In November 2021, Endeavor announced an agreement to sell an 80% controlling stake in Endeavor Content's scripted content business to CJ ENM for US$775 million, marking the South Korean conglomerate's largest purchase to-date. Endeavor would keep the company's non-scripted production assets, and Graham Taylor and Chris Rice would remain co-CEOs of the company. The acquisition closed in January 2022.

In September 2022, CJ ENM renamed the studio to Fifth Season, introducing a new mosaic-themed logo. The name is derived from a term in Asian medicine referring to the harvest season.

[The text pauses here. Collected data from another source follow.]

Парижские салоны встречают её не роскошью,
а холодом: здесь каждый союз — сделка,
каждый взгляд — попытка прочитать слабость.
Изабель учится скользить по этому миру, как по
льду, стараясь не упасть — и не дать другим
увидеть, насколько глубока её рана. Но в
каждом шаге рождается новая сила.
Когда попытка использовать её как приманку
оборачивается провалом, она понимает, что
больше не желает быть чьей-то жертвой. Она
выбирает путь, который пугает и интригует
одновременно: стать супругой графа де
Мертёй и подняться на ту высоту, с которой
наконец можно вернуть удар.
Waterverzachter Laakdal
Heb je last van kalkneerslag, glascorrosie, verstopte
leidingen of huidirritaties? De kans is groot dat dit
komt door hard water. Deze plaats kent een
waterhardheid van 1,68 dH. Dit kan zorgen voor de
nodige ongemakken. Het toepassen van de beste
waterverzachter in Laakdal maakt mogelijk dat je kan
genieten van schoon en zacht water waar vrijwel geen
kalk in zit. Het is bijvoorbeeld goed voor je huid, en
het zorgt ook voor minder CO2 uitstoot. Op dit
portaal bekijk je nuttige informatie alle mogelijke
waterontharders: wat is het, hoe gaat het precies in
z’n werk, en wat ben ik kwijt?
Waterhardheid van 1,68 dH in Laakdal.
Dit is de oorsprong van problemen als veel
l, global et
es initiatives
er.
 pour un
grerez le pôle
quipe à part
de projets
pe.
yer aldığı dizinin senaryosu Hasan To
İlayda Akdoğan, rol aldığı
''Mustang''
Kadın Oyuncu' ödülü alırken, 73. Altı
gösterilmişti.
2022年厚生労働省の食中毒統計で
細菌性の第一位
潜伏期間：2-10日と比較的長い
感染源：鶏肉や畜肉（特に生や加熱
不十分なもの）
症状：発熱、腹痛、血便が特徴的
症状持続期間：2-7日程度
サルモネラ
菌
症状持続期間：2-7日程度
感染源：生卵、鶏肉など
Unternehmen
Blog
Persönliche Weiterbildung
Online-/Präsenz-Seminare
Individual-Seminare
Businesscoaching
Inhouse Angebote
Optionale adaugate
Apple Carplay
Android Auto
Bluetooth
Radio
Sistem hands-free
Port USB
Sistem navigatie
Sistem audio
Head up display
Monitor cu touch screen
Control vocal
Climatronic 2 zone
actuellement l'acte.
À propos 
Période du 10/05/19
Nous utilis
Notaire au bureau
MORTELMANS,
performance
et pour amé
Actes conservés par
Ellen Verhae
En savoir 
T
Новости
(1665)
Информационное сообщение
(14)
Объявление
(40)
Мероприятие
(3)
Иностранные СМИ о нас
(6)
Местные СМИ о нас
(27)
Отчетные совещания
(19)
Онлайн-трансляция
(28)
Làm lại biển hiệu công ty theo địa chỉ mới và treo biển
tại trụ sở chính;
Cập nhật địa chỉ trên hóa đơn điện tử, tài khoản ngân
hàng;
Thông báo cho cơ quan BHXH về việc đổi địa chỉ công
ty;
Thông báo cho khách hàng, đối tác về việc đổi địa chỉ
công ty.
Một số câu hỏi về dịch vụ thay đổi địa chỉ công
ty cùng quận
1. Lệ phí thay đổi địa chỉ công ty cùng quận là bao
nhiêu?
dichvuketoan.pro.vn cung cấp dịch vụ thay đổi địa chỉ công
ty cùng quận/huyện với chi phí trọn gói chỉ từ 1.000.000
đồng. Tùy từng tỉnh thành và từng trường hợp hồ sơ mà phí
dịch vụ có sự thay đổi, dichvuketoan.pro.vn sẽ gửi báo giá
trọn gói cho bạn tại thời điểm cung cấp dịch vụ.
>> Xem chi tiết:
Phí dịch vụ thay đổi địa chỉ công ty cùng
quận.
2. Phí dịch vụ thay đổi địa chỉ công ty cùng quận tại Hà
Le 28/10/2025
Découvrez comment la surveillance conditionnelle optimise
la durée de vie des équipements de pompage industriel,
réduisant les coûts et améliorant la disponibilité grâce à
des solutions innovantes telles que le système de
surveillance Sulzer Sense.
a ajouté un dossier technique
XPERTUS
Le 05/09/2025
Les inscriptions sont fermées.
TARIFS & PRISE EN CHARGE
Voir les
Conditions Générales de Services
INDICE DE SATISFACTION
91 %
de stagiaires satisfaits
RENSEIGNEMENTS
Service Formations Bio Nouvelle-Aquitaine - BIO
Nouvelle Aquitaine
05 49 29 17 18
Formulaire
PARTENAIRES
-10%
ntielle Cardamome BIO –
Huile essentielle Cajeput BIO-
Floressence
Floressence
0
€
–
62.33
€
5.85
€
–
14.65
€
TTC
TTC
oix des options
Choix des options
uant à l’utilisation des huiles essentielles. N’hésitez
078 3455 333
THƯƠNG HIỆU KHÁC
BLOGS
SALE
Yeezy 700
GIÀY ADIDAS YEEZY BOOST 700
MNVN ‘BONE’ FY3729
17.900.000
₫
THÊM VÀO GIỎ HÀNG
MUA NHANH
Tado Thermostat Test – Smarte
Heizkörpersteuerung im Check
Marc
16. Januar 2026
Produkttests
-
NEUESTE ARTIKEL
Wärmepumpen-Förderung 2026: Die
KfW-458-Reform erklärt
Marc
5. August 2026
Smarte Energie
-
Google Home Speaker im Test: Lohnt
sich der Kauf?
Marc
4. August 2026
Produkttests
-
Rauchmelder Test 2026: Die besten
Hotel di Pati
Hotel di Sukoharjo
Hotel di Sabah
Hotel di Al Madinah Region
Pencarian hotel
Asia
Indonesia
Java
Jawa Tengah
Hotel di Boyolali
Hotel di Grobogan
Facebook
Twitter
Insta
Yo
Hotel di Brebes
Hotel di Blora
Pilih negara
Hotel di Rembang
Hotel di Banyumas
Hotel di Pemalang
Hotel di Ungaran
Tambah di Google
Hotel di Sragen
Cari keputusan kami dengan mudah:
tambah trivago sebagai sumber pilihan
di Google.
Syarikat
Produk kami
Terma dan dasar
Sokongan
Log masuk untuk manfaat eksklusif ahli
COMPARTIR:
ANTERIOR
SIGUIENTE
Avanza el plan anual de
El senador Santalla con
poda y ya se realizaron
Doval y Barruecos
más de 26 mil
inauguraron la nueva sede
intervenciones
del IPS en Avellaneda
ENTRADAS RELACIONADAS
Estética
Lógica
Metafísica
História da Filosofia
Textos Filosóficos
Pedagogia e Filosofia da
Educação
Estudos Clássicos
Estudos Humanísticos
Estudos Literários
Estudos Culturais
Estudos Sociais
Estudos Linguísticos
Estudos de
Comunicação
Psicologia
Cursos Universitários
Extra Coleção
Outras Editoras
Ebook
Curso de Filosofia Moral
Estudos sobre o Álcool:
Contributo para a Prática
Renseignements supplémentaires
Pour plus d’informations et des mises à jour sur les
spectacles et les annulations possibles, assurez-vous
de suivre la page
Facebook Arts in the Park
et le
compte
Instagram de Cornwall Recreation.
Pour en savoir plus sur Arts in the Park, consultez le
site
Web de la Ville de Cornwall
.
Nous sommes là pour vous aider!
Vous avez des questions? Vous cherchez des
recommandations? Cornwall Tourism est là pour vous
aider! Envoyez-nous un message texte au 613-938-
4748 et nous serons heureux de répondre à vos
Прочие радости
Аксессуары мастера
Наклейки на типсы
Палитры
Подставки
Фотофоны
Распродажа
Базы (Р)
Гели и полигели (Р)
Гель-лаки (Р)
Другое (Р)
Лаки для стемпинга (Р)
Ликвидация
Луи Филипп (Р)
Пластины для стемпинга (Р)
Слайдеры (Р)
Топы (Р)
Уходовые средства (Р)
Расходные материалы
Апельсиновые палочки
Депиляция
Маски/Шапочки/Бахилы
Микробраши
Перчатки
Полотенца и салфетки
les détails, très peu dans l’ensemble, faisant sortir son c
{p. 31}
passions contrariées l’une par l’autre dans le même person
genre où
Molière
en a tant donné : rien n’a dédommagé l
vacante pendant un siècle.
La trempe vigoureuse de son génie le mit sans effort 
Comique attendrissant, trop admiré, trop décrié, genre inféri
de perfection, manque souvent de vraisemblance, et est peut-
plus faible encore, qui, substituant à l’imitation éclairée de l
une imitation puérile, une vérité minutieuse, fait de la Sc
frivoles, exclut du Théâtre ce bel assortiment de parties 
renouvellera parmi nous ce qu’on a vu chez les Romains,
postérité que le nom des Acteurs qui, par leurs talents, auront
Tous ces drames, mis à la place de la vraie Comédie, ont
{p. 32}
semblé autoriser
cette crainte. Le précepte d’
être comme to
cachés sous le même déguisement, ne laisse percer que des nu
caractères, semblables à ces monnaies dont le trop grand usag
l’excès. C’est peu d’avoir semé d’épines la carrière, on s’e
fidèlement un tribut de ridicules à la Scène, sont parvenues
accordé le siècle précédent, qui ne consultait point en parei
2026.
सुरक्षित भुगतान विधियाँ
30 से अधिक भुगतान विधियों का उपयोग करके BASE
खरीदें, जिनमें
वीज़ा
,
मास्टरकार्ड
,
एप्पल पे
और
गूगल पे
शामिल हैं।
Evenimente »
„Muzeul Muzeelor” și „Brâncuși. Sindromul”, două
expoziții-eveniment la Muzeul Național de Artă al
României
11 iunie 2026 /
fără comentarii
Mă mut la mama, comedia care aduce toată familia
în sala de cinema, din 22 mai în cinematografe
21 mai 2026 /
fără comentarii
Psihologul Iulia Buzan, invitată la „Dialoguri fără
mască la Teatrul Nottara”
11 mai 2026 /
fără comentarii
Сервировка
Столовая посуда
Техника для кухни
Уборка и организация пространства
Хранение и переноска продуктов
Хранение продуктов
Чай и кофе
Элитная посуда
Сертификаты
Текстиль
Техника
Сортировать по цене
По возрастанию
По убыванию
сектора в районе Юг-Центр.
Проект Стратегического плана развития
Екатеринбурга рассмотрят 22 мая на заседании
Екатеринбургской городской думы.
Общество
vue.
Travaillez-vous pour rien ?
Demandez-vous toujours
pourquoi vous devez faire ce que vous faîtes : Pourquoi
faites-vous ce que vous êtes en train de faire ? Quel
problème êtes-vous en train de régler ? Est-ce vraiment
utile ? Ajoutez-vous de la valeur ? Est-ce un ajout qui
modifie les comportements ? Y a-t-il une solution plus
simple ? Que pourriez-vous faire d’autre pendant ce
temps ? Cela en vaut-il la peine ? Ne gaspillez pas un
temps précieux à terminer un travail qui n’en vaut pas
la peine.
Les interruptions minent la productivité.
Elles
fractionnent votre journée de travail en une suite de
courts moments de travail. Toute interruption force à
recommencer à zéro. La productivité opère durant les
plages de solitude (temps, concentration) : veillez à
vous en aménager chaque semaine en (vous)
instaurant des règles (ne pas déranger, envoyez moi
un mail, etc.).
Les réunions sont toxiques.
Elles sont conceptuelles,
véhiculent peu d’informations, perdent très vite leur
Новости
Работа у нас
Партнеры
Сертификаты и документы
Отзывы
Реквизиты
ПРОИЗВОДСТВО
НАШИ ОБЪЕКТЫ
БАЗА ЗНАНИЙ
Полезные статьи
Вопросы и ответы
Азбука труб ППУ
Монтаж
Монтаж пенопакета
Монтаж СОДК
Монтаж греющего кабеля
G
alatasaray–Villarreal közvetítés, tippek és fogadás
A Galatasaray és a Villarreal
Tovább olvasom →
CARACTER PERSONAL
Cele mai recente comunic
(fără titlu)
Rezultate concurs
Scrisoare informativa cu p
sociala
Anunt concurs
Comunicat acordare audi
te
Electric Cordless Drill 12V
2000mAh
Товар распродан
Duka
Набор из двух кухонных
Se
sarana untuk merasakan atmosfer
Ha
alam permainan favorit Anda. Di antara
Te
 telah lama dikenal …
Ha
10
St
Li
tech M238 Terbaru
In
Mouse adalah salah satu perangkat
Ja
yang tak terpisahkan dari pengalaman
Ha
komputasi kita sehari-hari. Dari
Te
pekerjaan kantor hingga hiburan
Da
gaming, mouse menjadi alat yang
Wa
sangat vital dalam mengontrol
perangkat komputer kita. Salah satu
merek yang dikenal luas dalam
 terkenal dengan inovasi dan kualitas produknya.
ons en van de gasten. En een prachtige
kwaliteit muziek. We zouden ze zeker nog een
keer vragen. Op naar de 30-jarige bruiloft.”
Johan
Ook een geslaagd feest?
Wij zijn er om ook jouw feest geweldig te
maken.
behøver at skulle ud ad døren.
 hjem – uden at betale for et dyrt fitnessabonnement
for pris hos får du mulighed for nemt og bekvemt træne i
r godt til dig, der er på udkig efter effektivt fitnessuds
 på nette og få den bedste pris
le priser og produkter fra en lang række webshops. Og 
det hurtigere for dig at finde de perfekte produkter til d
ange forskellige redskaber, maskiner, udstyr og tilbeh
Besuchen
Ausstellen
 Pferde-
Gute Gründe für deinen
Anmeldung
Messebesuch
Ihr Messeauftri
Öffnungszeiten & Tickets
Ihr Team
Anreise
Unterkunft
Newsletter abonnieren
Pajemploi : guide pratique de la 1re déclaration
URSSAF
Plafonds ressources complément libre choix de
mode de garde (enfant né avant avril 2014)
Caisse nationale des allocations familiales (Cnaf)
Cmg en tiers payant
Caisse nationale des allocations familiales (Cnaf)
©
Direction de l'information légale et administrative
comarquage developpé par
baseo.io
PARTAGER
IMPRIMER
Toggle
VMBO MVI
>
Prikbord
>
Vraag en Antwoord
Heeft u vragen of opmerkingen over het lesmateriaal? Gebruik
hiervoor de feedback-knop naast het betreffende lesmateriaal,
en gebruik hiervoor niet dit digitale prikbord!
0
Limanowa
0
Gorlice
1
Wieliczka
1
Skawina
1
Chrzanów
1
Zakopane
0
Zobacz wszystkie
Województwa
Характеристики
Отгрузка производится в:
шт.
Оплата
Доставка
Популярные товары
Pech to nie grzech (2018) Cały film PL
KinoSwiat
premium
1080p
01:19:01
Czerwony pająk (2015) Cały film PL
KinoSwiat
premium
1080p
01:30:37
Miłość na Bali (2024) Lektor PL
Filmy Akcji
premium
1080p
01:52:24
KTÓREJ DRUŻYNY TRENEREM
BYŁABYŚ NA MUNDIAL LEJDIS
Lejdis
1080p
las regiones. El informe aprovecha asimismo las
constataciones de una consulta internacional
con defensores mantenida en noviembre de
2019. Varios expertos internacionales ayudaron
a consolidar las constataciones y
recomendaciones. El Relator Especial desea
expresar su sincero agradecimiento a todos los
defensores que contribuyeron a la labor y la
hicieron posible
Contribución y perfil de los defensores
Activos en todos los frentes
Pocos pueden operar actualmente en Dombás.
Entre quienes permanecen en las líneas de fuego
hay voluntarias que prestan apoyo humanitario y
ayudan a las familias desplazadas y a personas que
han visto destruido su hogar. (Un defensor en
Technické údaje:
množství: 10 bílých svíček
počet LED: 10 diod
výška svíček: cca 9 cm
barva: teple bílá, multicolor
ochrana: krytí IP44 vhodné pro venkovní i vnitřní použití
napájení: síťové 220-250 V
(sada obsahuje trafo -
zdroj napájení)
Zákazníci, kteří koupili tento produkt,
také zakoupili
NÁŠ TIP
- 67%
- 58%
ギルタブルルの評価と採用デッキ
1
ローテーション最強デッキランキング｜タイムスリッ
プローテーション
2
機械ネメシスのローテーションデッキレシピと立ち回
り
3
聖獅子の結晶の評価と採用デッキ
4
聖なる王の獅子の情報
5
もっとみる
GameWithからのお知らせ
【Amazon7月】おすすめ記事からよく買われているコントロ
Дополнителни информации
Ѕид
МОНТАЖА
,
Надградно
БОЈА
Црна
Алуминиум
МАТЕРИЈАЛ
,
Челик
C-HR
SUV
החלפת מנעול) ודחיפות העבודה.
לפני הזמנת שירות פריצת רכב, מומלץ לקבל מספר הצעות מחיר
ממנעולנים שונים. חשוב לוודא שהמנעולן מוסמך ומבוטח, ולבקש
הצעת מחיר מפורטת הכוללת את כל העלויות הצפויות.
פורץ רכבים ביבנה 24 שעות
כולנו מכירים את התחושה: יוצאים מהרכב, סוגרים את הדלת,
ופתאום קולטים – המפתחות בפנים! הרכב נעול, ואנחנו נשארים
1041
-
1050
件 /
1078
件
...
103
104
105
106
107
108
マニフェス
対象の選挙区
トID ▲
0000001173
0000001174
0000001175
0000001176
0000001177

In December 2023, Japanese studio Toho announced it would acquire a 25% stake in Fifth Season through its American subsidiary Toho International for $225 million. The deal valued the company at $900 million. Taylor and Rice stated that this deal would allow the company to continue expanding its offerings and create opportunities to work with Toho and CJ ENM on both Japanese and global content. In 2026, the company signed a deal with Media Res International for a distributing deal.

== Productions ==

=== Films ===

| Title | Year | Distributor |
| Book Club | 2018 | Paramount Pictures |
| The Informer | 2019 | Warner Bros. Pictures |
| The Peanut Butter Falcon | Roadside Attractions |
| Hala | Apple TV+ |
| Just Mercy | Warner Bros. Pictures |
| Bill & Ted Face the Music | 2020 | Orion Pictures (through United Artists Releasing) |
| Cherry | 2021 | Apple Studios |
| Blue Miracle | Netflix |
| In the Heights | Warner Bros. Pictures |
| Pig | Neon |
| The Lost Daughter | Netflix |
| Cha Cha Real Smooth | 2022 | Apple Studios |
| Ambulance | Universal Pictures |
| My Best Friend's Exorcism | Amazon MGM Studios |
| Maybe I Do | 2023 | Vertical Entertainment |
| 80 for Brady | Paramount Pictures |
| Book Club: The Next Chapter | Focus Features |
| Bones of Crows | Elevation Pictures |
| Flora and Son | Apple Studios |
| Eileen | Neon |
| The Long Game | 2024 | Mucho Mas Media and Bonniedale Entertainment |
| Jim Henson Idea Man | Disney+ |
| La cocina | Willa |
| Friendship | A24 |
| Girl Haunts Boy | Fifth Season |
| Nonnas | 2025 | Netflix |
| A Working Man | Amazon MGM Studios |
| Anniversary | Lionsgate Films |
| Animals | 2026 | Netflix |
| Earth, Wind & Fire (To Be Celestial vs That's the Weight of the World) | HBO Documentary Films |
| Old Gold Mountain | TBA | TBA |
| You Deserve Each Other | TBA | Amazon MGM Studios |
| Samo Lives | TBA | TBA |
| A Head Full of Ghosts | TBA | Lionsgate |
| Nightwatching | TBA | TBA |

=== Television series ===

| Title | Years | Network |
| Wayne | 2019 | YouTube Premium |
| Limetown | Facebook Watch |
| See | 2019–2022 | Apple TV+ |
| Truth Be Told | 2019–2023 |
| The Eddy | 2020 | Netflix |
| McCartney 3,2,1 | 2021 | Hulu |
| Nine Perfect Strangers | 2021–present |
| Scenes from a Marriage | 2021 | HBO |
| Wolf Like Me | 2022–2024 | Peacock |
| Severance | 2022–present | Apple TV+ |
| Life & Beth | 2022–2024 | Hulu |
| Tokyo Vice | 2022–2024 | Max |
| Anatomy of a Scandal | 2022 | Netflix |
| Roar | Apple TV+ |
Surfside Girls
| The Lost Flowers of Alice Hart | 2023 | Amazon Prime Video |
| Lady in the Lake | 2024 | Apple TV+ |
Omnivore
| The Last Anniversary | 2025 | Binge |
| Chief of War | Apple TV+ |
| His & Hers | 2026 | Netflix |
East of Eden
| The Good Daughter | TBA | Peacock |
| American Classic | TBA | MGM+ |
| The Savant | TBA | Apple TV |

=== Distribution ===
Fifth Season globally distributes series including Killing Eve, Wild Cards, The Morning Show, Normal People, and The Night Manager.